(Saved data entries)

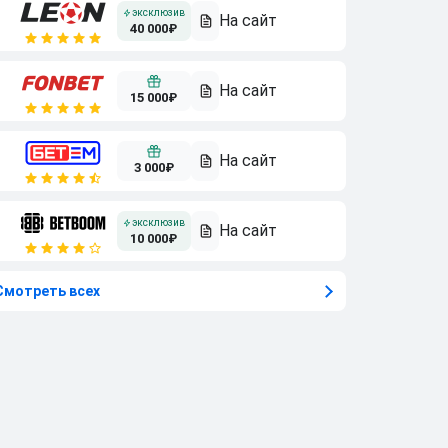
40 000₽
15 000₽
3 000₽
10 000₽
Смотреть всех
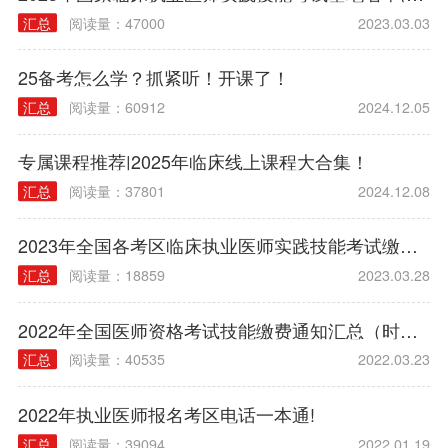
汇总
阅读量：47000
2023.03.03
25备考怎么学？抓紧听！开课了！
汇总
阅读量：60912
2024.12.05
专属课程推荐|2025年临床线上课程大合集！
汇总
阅读量：37801
2024.12.08
2023年全国各考区临床执业医师实践技能考试缴费时间|方式|入口|流程汇总
汇总
阅读量：18859
2023.03.28
2022年全国医师资格考试技能缴费通知汇总（时间/方式/标准）
汇总
阅读量：40535
2022.03.23
2022年执业医师报名考区电话一本通!
汇总
阅读量：39094
2022.01.19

§ **Work task**:
Retype each of the entries above exactly as it appears, with no pictures.

§ **Problem solution**:
40 000₽
15 000₽
3 000₽
10 000₽
Смотреть всех
汇总
阅读量：47000
2023.03.03
25备考怎么学？抓紧听！开课了！
汇总
阅读量：60912
2024.12.05
专属课程推荐|2025年临床线上课程大合集！
汇总
阅读量：37801
2024.12.08
2023年全国各考区临床执业医师实践技能考试缴费时间|方式|入口|流程汇总
汇总
阅读量：18859
2023.03.28
2022年全国医师资格考试技能缴费通知汇总（时间/方式/标准）
汇总
阅读量：40535
2022.03.23
2022年执业医师报名考区电话一本通!
汇总
阅读量：39094
2022.01.19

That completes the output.